The late Iain M. Banks (1954-2013) was known for a series of science fiction novels set against the background of a future society called The Culture, in which the mass of humanity lived in artificial habitats moving through interstellar space, watched over by artificial intelligences that protected and provided for them.
Members of The Culture lived indefinitely in comfort and safety and were enabled to engage in any possible activity or indulge in any possible pleasure that did not threaten the whole.
In a world where anything is possible, does anything matter? What could members of The Culture do that would give their lives meaning or provide a plot for a readable novel?
In Banks’ novels, they engage in diplomacy, espionage and war withe the goal of bringing other sentient beings, human and non-human, into The Culture.
He wrote novels on this theme, which can be enjoyed as action-adventure stories or as portraits of a utopia (or is it a dystopia). I read a few of them. I thought the best was the first, Consider Phlebas (1987). It was enjoyable both as an action-adventure yarn and also as an SF utopia—or is it a dystopia?
He also wrote non-SF novels as plain Iain Banks. I never got around to reading them until recently, when I picked up a copy of his crime novel Complicity (1993).
The viewpoint character in Complicity is a Scottish newspaper writer named Cameron Colby, who writes a series of exposes of rich and powerful people, based on tips from an anonymous source.
They include an arms merchant, a pornographer, a judge, a corrupt newspaper publisher and an businessman whose negligence killed a thousand people in an industrial accident overseas.
Colby had written that the world would be better off without such people, and a serial killer apparently took him at his word.
The evildoers in high places are killed off one by one in appropriate ways. The negligent businessman is killed in an explosion. The corrupt publisher is literally “spiked” [1]. The pornographer is killed in a sexually degrading way. And so on.
The murders are described in the second person [2] in such an involving way and in such detail that they almost like seem like manuals of instruction. I almost feel like these chapters should come with a warning that these parts of the novel are for entertainment purposes only and the reader should not try this at home.
Colby is a weak character, addicted to tobacco, alcohol, cocaine, computer games and kinky sex with a married woman. As the murders proceed, he himself becomes a suspect.
He tries to trap the killer and instead himself becomes the killer’s prisoner. Instead of killing him, the killer tries to justify himself.
You agree that Nazi criminals tried at Nuremberg deserved to die? the killer asks.
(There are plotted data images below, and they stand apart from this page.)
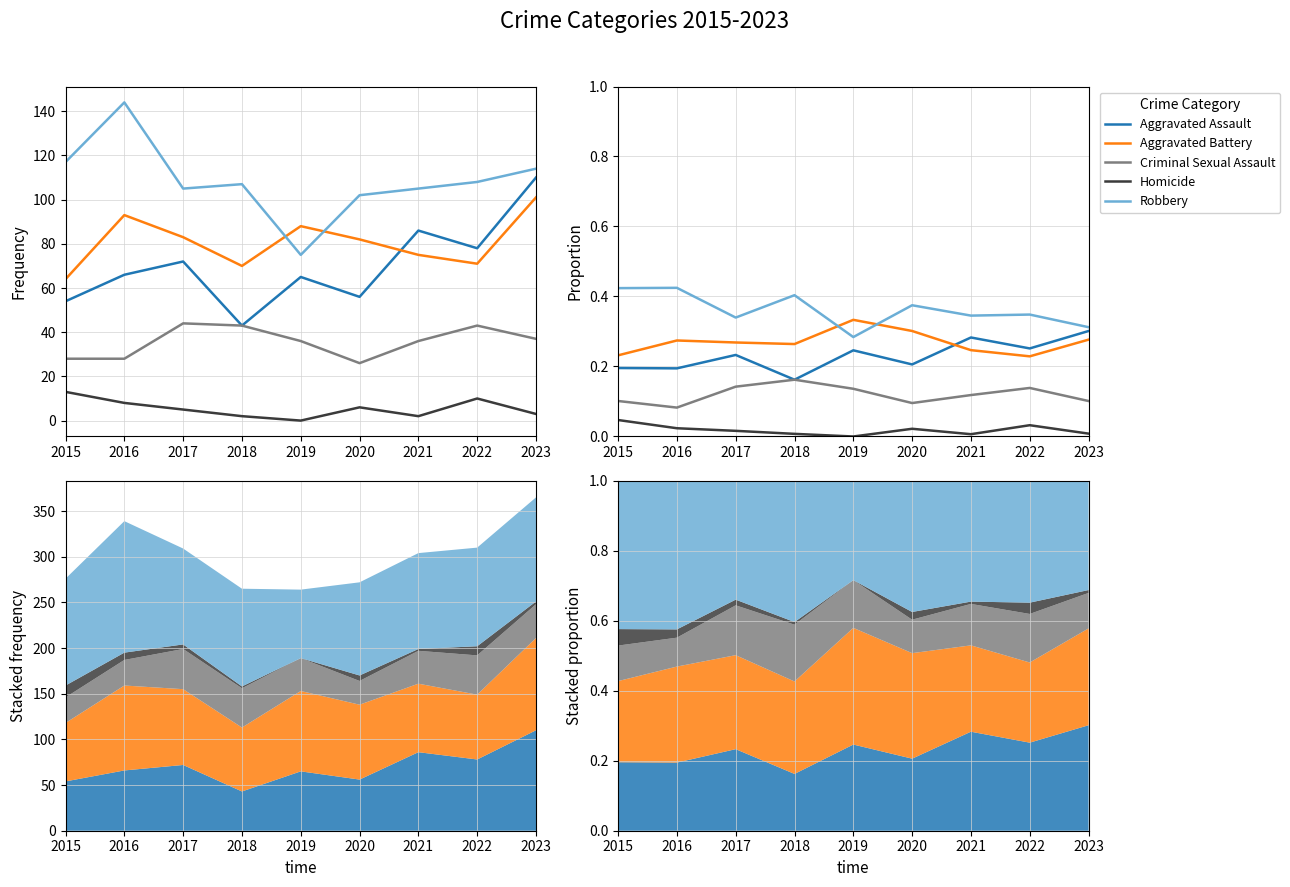

What is the spread (max minus min) of values at 2023?

0.3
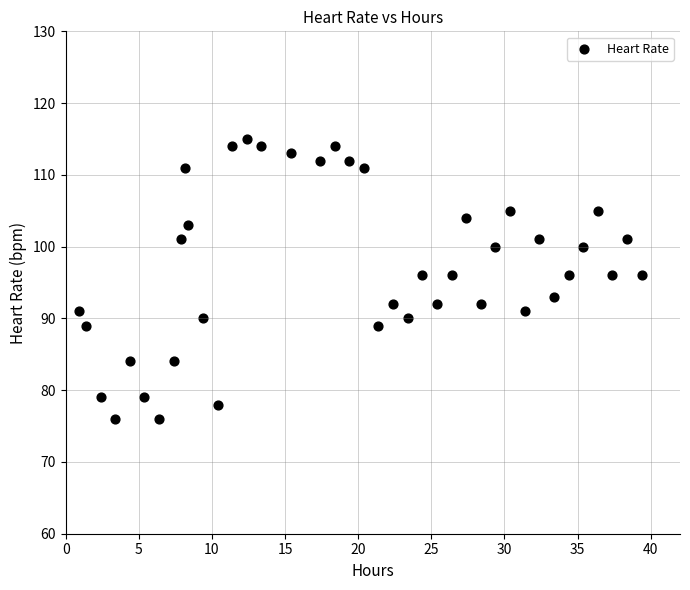

What is the range of Y values (max minus min)?

39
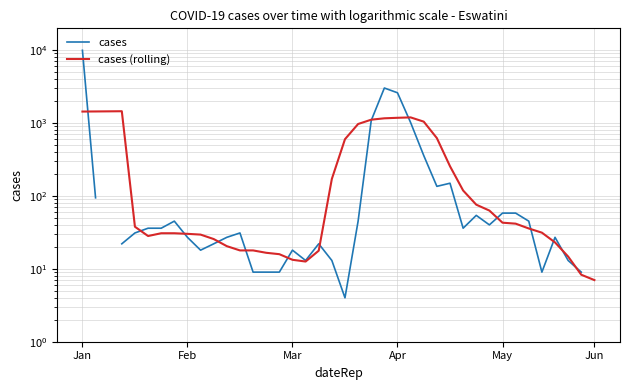

What is the difference between the highest and lowest values at May?

15.1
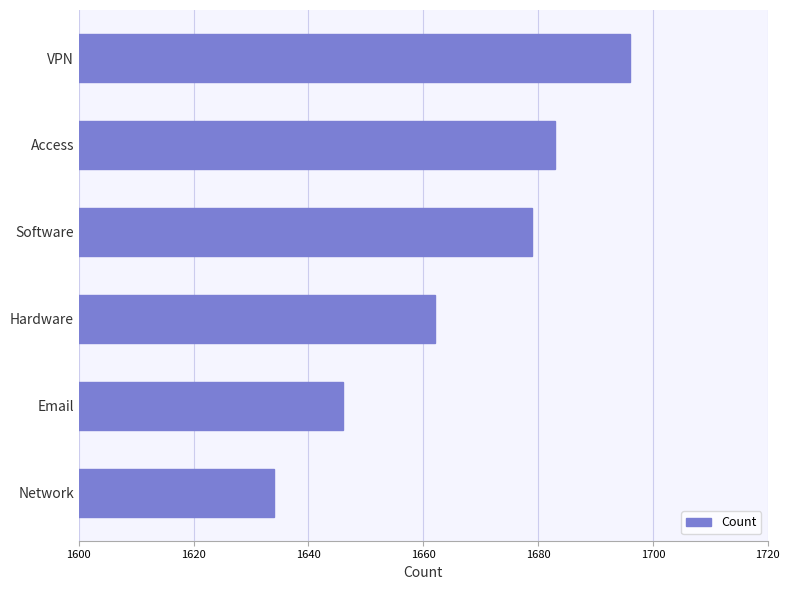

What is the sum of all values?

10000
You agree these criminals have done more harm than any individual murderer? You agree they are never going to be brought to justice by legal means, least of all by your journalism?
Well, then? What have I done wrong?
The killer spares Colby and gives him a chance to turn him in before he makes his getaway.
Complicity is gruesome and sordid. I don’t recommend it to fans of Agatha Christie or Dorothy Sayers. But it is compelling and I kept reading to find out what happened next.
∞
[1] “Spiked” is an old newspaper expression for a news article withheld from publication.
[2] I am the first person, you are the second person, he or she is the third person.